2025 Indian dystopian thriller film

Red Flower is a 2025 Indian Tamil-language post-apocalyptic action thriller film written and directed by Andrew Pandian in his directorial debut, starring Vignesh in a dual role alongside Manisha Jashnani. The film is produced by K Manickam, under his Sri Kaligambal Pictures banner.

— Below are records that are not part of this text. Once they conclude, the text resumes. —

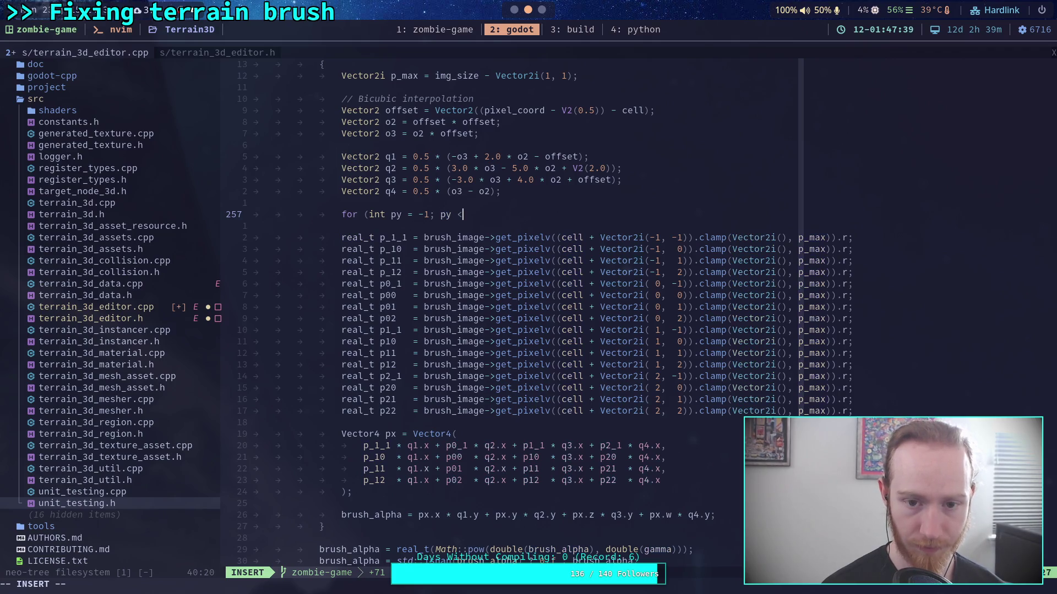
pyautogui.write('3')
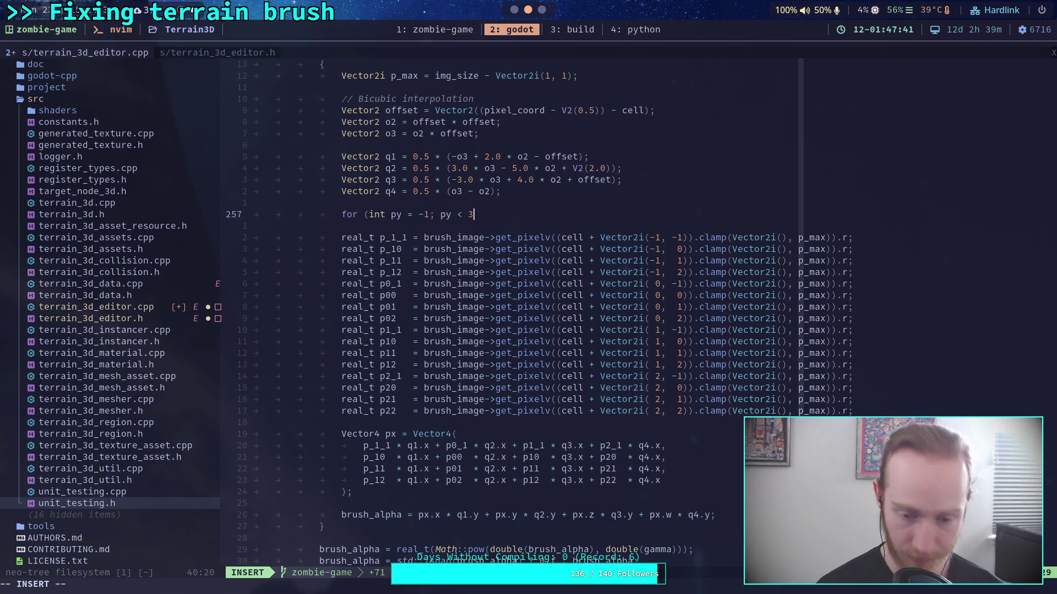
pyautogui.write('; ')
pyautogui.write('+')
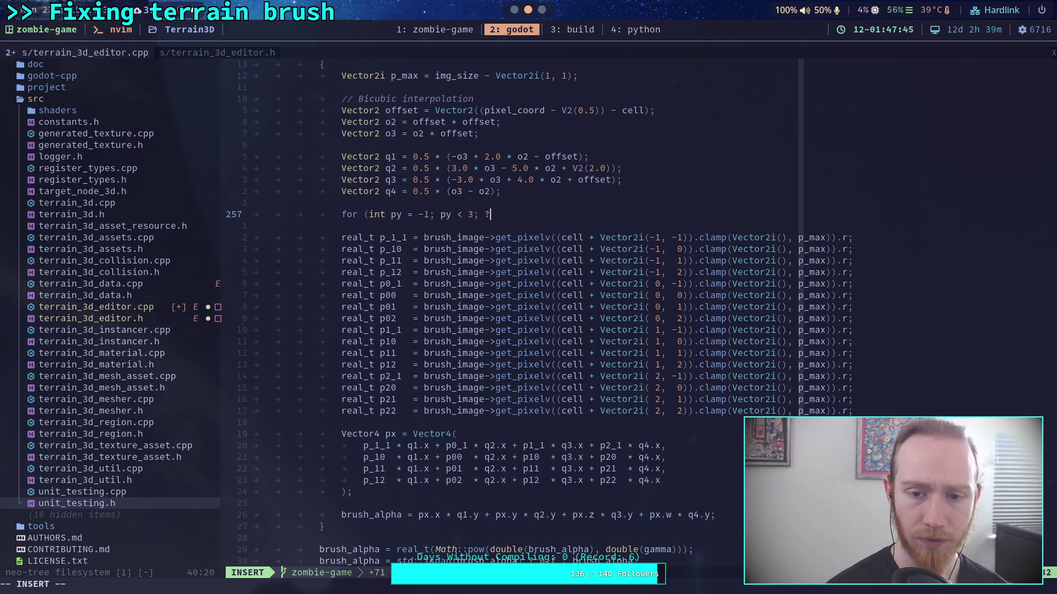
pyautogui.write('+')
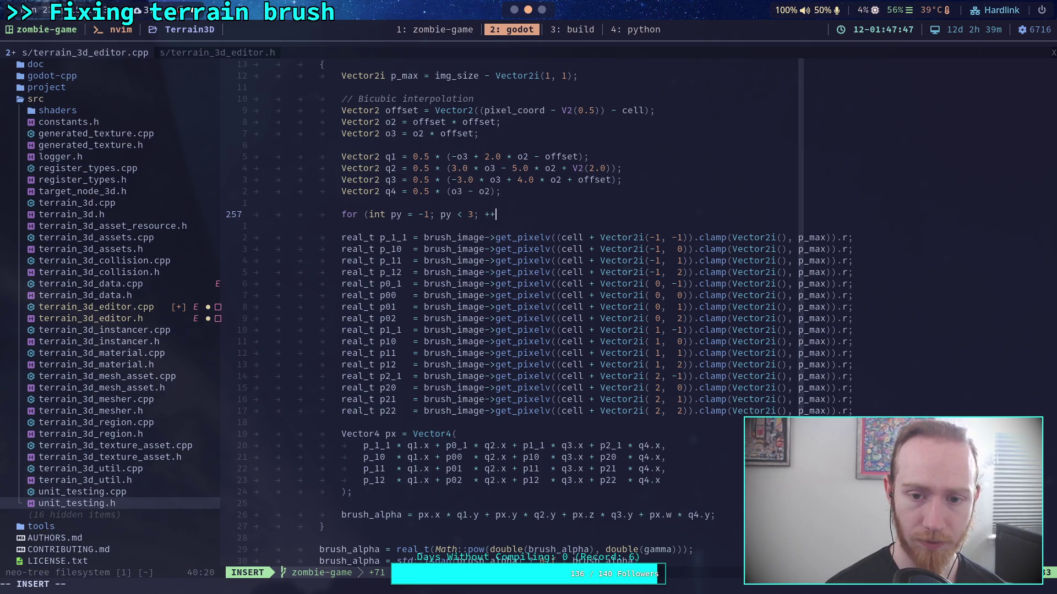
pyautogui.write('py)')
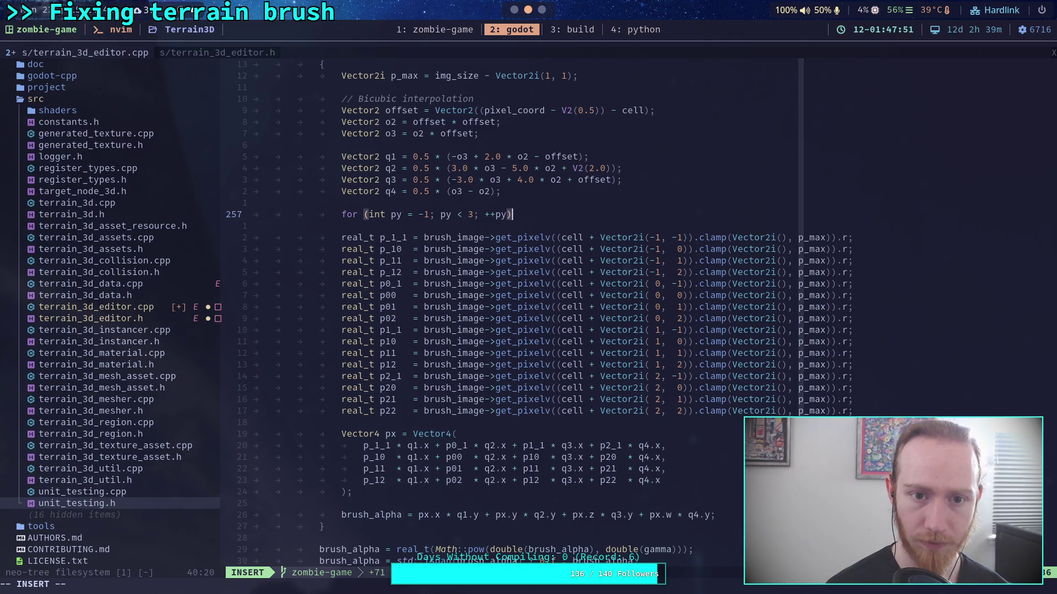
pyautogui.press('Return')
pyautogui.write('{')
pyautogui.press('Return')
pyautogui.press('Return')
pyautogui.write('}')
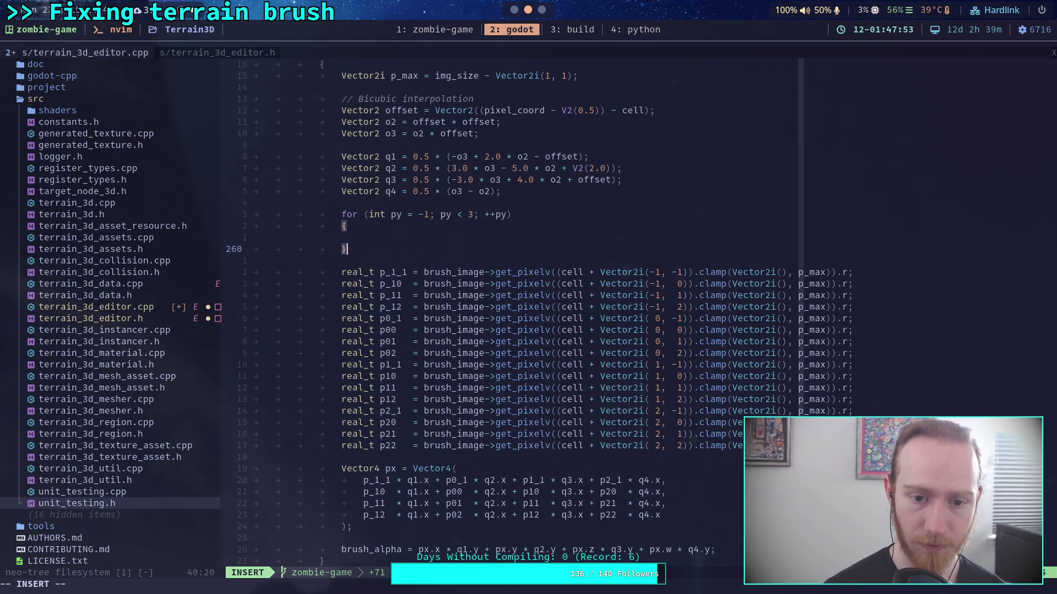
pyautogui.press('Escape')
# Begin the partial declaration 'real_t p0 = brush' inside the loop body
pyautogui.press('k')
pyautogui.write('Sreat')
pyautogui.press('BackSpace')
pyautogui.write('l')
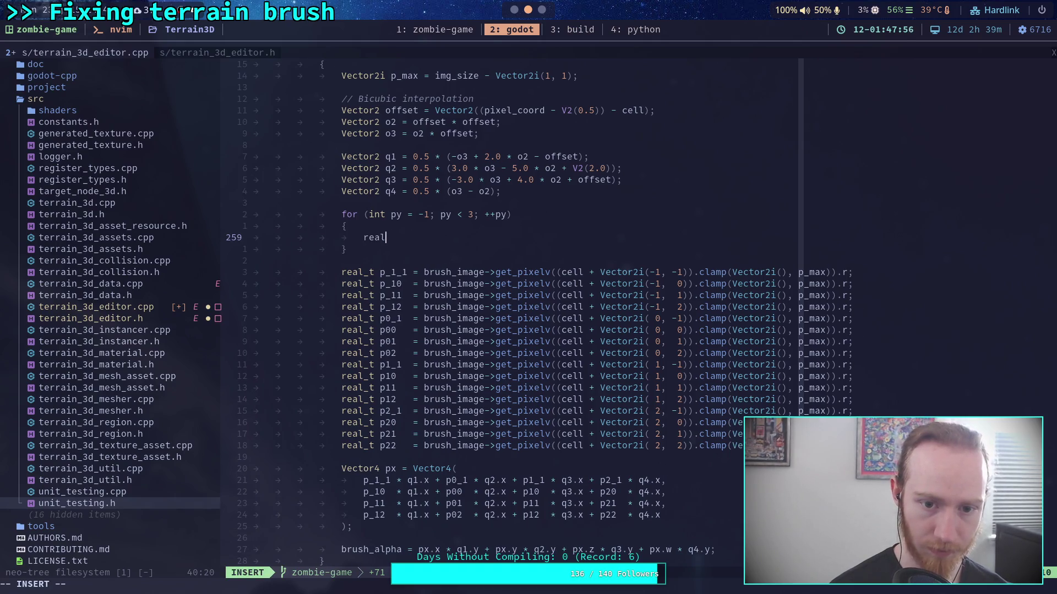
pyautogui.write('_t')
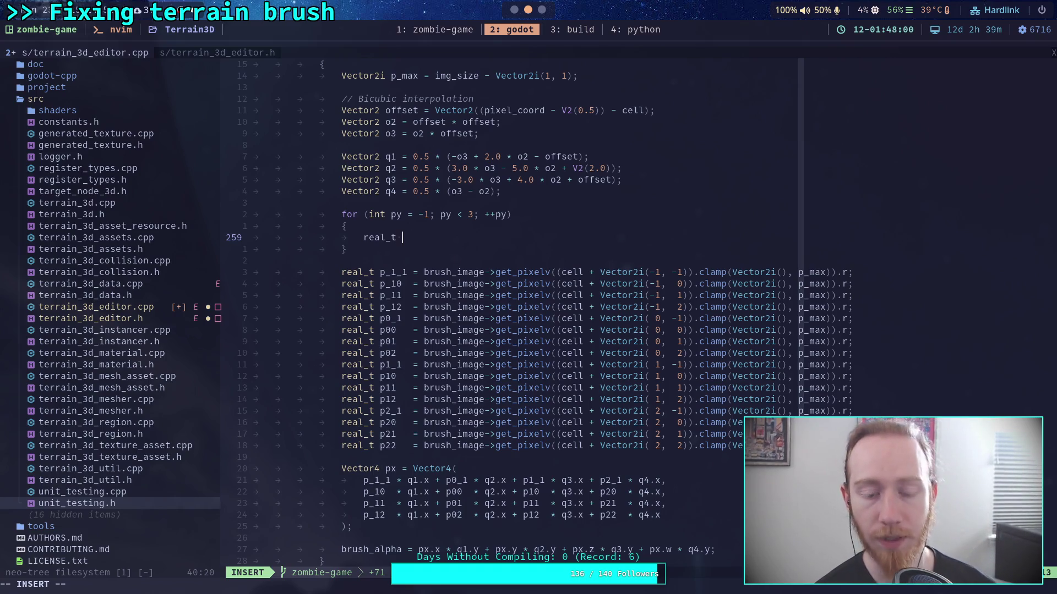
pyautogui.write('. p')
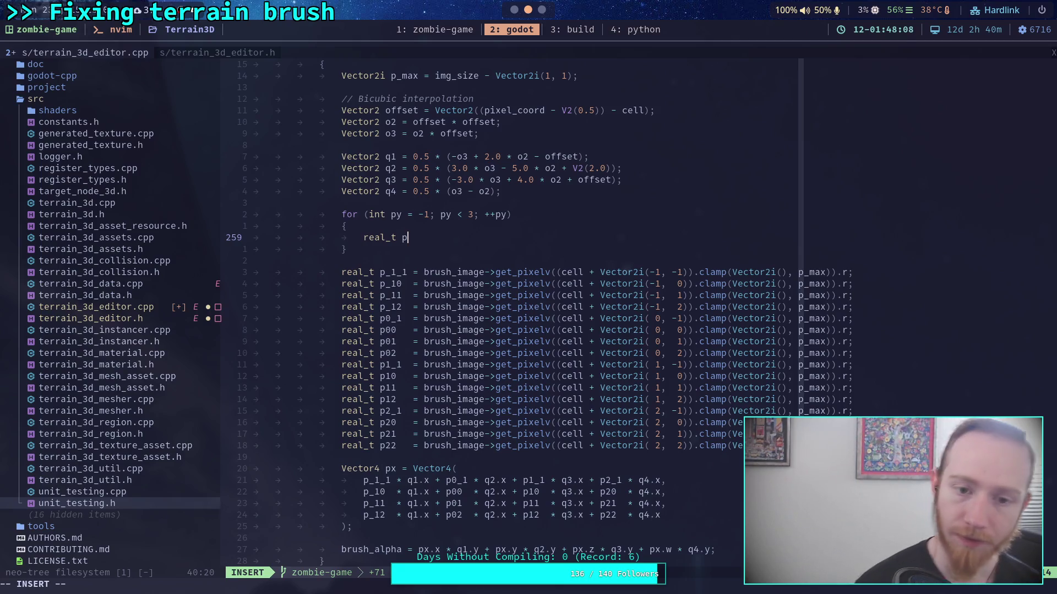
pyautogui.write('0')
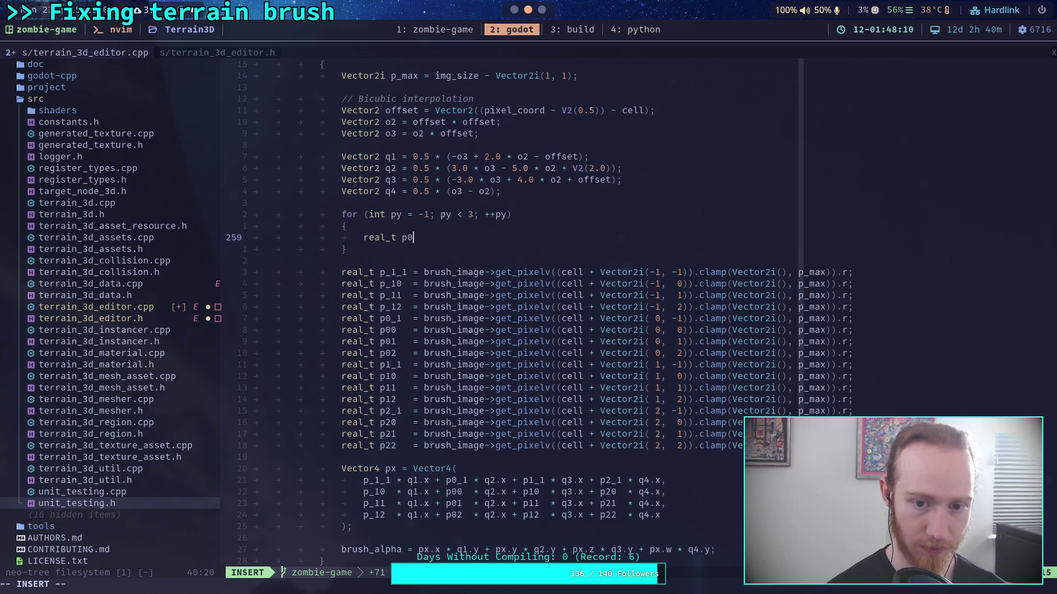
pyautogui.write(' = brush')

Red Flower was theatrically released on 8 August 2025 to negative reviews.

== Production ==
The film is directed by visual effects expert Andrew Pandian in his directorial debut, starring Vignesh in a dual role as twin brothers and Manisha Jashnani as the female lead. The film is produced by K Manickam, under his Sri Kaligambal Pictures banner, under a budget of Rs.9 crore, revealed by the producer at a promotional event in Sooramangalam. Set in the dystopian period, the film stars Russian actors Andrei Ilapichev and Mehdi Shah in key roles, alongside Nassar, John Vijay, and Thalaivasal Vijay in important roles. The technical team consists of cinematography done by K Deva Surya, music by Santhosh Ram and editing handled by Aravinthan Arumugam.

== Release ==
Red Flower was theatrically released on 8 August 2025.

== Reception ==
Abhinav Subramanian of The Times of India gave 2/5 stars and wrote "The film's one saving grace, perhaps, is its unwavering commitment to its own absurdity. It never pumps the brakes, hurtling towards its ridiculous conclusion with a kind of admirable, if misguided, confidence. It's a total train wreck, but you can't look away. Red Flower isn't a great movie, but you certainly can't accuse it of being dull." Maalai Malar gave 1.5/5 stars by criticizing the film for its poor screenplay, illogical sequences, and the poor performance of the lead actor, Vignesh. The film was also reviewed by Dina Thanthi.